How To Elevate Your Personal Brand As A New Entrepreneur
From the beginning of my career, I always prioritized building a meaningful professional brand and online presence. But when I quit my job in 2014 to launch my own independent public relations agency, I saw it as an opportunity to catapult it to the next level.
The fact is, as a new entrepreneur, you immediately gain a level of freedom and flexibility with your personal brand that you likely didn’t have before. You can build a presence on social media free of management’s oversight. You can leverage your new title — founder, owner, president, CEO — to position yourself as an industry expert or thought leader. And you don’t need permission to write or speak publicly on behalf of the company.
While this newfound branding autonomy is amazing for some and nerve-wracking for others, it’s important to pursue this opportunity with purpose and confidence to elevate your personal brand and translate it into tangible business success.
Two brands are better than one.
When I started my company, unlike many public relations business owners, I didn’t name it “Hart Communications” or “Brian Hart Public Relations”. First of all, I would have sounded like all of the aging agencies occupying my space — and I certainly didn’t want that. Secondly, I wanted the brand to represent a team and a vision rather than focusing on one person. And lastly, I wanted to create a distinct brand to grow parallel to my personal brand, not one that could easily be conflated with the other.
Building two distinct brands also allows you to double your digital reach and visibility by giving you two Twitter accounts, two Instagram accounts, a personal LinkedIn account and a company page, and so forth. Better yet, it allows you to cross pollinate between the two by liking and sharing posts from one to another, boosting engagement and tapping into each network. But before you get to that point, you’ll want to clean up and enhance your existing personal accounts.
Optimize your digital presence.
During your transition to entrepreneurship, take an inventory of your entire social media presence. That old Myspace page from high school you thought you deleted could still be lingering around. Thoroughly scrub anything unflattering or irrelevant to your professional brand.
Next, update and enhance your profiles. A new company calls for new head shots, so start there and upload those photos to each profile. When you switch over from a candid selfie to a professional shot, it’s almost symbolic of your brand shifting into a new epoch. Then, update your bios consistently across each account. And finally, update other details as appropriate and make sure each profile is complete.
Once the profiles are up to snuff, decide which platforms offer the most value to you as a new entrepreneur, and create an active, engaging and relevant presence on them. For me, I decided Twitter and LinkedIn were by far the most important networks to grow my reignited personal brand, so I focused on perpetually expanding my connections and followers, which directly led to several leads and new clients.
Make sure the content you share and conversations you engage in are congruent with your new brand, and keep in mind that your behavior — both positive and negative — will be a reflection on your own character and personality, as well as that of your business.
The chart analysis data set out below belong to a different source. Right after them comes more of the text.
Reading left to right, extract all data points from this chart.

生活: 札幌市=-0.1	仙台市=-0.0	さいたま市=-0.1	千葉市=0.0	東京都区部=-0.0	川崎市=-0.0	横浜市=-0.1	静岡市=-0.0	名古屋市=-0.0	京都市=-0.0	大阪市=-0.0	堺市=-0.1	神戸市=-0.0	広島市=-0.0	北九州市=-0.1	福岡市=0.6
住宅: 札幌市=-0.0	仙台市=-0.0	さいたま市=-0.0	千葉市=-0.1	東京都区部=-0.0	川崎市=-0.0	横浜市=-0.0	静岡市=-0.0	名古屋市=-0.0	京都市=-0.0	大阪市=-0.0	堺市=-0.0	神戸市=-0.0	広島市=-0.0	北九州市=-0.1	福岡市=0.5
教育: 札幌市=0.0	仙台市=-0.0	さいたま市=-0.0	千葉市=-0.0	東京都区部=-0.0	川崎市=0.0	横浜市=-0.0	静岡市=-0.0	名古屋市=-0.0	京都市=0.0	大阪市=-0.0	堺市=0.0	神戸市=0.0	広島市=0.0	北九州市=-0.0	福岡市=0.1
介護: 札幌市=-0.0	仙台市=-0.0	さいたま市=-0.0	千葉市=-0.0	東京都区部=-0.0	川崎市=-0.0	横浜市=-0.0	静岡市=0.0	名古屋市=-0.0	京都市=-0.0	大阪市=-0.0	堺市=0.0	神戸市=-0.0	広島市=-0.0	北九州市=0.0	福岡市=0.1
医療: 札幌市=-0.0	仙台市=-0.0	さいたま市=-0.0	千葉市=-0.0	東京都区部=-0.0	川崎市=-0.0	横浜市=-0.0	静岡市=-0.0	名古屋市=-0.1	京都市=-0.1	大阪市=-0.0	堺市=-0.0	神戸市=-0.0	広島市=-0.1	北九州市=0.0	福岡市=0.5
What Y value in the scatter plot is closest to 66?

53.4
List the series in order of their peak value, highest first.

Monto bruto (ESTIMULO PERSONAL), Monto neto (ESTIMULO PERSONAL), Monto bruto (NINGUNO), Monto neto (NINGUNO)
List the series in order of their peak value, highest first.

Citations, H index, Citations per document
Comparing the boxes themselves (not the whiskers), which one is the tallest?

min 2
Establish influence and credibility.
As a new entrepreneur, you now have the opportunity to engage the media on your own accord, free of previous media relations policies or restrictions. This is a chance for you to build third-party credibility for yourself and your new business alike by getting featured in the news and quoted as an expert source. This should be a priority, as it is an essential part of earning respect and relevance in your industry, community and among your target customers.
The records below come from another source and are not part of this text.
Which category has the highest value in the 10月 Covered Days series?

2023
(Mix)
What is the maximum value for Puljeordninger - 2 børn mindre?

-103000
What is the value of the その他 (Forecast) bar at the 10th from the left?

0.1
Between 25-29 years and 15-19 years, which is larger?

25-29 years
As the new owner of a public relations agency, I had the advantage of being able to take the do-it-yourself approach to building my own media presence early on, and those ongoing efforts — along with professional accomplishments to back them up — have yielded awards, influence and a robust digital footprint.
For those new entrepreneurs who lack public relations know-how or simply don’t have the time to do it effectively on their own, it’s best to seek internal or external help. When you’re an entrepreneur, you can’t opt out of public relations – neglecting it early on, or at any point in your career as an entrepreneur, is bad public relations.
In today’s personality-driven business climate, your individual influence, credibility and relevancy will be key to achieving sustained success. So if you want to set your new venture on a path for success, view your leap into entrepreneurship as a rebirth for your personal brand and a chance to take it to the next level.